少なくとも8カ月前に接種を完了した人が対象で、主に医療従事者や福祉施設の入所者、高齢者への接種を優先する。

保健当局は共同声明で、現在米国で承認されているコロナワクチンの有効性が接種後数カ月で低下し始めることを踏まえ、今回の決定を下したと説明。「これまでのデータから、コロナ感染への予防効果は時間の経過とともに低下することが明白で、デルタ変異株に関しても、軽症および中等症に対する予防効果が低下している」とした上で、「ワクチンによる予防効果を最大限に発揮させ、その持続性を高めるためにはブースター注射が必要」と結論づけた。

バイデン大統領は「今後出現する可能性のある新たな変異株から身を守るには追加接種が最善の方法だ」とし、「より長期にわたり身を守ることができる。パンデミック(世界的大流行)の早期終息につながる」と訴えた。

その上で、全米約8万カ所で1億回分の追加接種を無料で提供するとの見通しを示した。

米疾病対策センター(CDC)のワレンスキー所長は、国内の福祉施設を対象とした研究で、デルタ株に対するワクチン効果が53%に低下したと述べ、追加接種の必要性を訴えた。またイスラエルの研究では、早期にワクチンを接種した人が重症化するリスクが高まっているとも指摘した。

米国立アレルギー感染症研究所のファウチ所長は記者団に対し「ウイルスに先んじて対応したい」と表明。「もし何か悪いことが起こるのを待ってから対応すれば、実際の対応能力でかなり後れを取ることになる」と述べた。

米食品医薬品局(FDA)は今月に入り、ファイザーやモデルナ製のワクチンについて、免疫力が低下している人を対象に3回目の接種を承認したばかり。当局は1回の接種で済むジョンソン・エンド・ジョンソン(J&J)のワクチンについても、追加接種が必要になるとの見方を示した。

追加接種を巡っては、イスラエル、フランス、ドイツなどが高齢者や免疫力の弱い人に追加接種を行う判断を下している。

米国では、デルタ変異型のまん延に伴い、7月上旬には1万人に満たなかった1日当たりの感染者数が、8月には15万人以上に急増した。

こうした中、世界保健機関(WHO)で緊急事態対応を統括するマイク・ライアン氏は、貧困国でまだ初回接種を受けていない人々にまずワクチンを提供すべきと主張。
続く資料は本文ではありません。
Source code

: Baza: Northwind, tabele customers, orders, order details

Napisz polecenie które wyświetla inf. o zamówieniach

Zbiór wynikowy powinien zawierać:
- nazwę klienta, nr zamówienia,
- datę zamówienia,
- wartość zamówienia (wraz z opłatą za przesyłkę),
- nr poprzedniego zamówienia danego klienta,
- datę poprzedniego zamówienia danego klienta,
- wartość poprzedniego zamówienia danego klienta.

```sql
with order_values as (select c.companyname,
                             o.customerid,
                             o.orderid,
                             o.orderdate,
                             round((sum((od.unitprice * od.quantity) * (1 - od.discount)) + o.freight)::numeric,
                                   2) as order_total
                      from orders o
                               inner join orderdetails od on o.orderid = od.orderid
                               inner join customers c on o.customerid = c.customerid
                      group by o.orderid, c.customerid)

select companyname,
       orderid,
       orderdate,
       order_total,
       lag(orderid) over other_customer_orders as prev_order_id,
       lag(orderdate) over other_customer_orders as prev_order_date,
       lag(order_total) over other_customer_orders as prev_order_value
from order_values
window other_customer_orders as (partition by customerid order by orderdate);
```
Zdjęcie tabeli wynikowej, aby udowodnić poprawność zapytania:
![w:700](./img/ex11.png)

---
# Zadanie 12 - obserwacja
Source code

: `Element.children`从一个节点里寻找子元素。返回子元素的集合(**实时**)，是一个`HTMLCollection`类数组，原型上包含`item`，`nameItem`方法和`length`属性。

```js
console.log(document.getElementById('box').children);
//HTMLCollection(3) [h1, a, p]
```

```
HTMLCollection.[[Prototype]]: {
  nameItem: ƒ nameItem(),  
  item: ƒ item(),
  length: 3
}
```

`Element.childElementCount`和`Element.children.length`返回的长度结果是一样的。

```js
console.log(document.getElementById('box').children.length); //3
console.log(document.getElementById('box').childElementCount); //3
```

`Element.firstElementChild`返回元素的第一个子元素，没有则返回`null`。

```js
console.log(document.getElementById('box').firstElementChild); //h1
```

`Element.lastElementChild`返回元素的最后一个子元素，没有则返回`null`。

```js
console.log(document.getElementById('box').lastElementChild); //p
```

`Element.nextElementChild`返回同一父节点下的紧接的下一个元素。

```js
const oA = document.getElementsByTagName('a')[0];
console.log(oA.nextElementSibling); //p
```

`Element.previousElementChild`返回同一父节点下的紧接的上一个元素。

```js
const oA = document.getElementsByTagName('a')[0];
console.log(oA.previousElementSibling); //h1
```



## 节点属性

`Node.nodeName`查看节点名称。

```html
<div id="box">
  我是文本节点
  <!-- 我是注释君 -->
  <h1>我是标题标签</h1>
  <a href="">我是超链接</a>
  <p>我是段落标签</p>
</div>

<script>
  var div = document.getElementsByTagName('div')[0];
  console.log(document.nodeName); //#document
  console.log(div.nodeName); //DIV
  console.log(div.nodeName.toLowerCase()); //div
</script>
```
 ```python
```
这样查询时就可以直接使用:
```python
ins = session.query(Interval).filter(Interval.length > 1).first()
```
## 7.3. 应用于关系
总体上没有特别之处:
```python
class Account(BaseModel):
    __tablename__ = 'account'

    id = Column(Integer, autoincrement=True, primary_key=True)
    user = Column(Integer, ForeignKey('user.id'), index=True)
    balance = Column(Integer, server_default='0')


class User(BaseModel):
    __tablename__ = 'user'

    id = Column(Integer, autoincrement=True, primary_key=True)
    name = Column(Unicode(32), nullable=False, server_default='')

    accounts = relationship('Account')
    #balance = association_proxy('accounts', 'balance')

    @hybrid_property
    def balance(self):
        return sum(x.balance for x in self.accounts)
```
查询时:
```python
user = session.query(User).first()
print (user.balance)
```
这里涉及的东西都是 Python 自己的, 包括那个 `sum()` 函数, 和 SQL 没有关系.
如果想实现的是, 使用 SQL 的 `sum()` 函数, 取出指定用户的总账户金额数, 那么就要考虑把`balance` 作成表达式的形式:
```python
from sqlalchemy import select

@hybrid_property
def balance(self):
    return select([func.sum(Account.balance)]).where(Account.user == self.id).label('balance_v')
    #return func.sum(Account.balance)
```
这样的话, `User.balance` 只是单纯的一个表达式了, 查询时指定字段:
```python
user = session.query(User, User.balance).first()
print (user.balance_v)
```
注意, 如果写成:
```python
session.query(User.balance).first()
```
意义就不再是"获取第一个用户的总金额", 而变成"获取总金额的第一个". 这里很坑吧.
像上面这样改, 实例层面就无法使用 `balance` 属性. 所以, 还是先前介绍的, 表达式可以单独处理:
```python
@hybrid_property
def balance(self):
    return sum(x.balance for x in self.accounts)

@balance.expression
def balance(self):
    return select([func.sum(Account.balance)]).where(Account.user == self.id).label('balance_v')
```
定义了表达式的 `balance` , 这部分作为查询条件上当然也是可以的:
「すでに救命胴衣を持っている人に余分な救命胴衣を配る一方で、救命胴衣を一着も持たずに溺れている人を放置している。これが現実だ」と批判した。

これに対しバイデン氏は、米政権は何カ月も前から追加接種を計画してきたとし、今回の決定によって、今後数カ月間で約2億回に上る海外向けワクチン寄付が縮小することはないと強調した。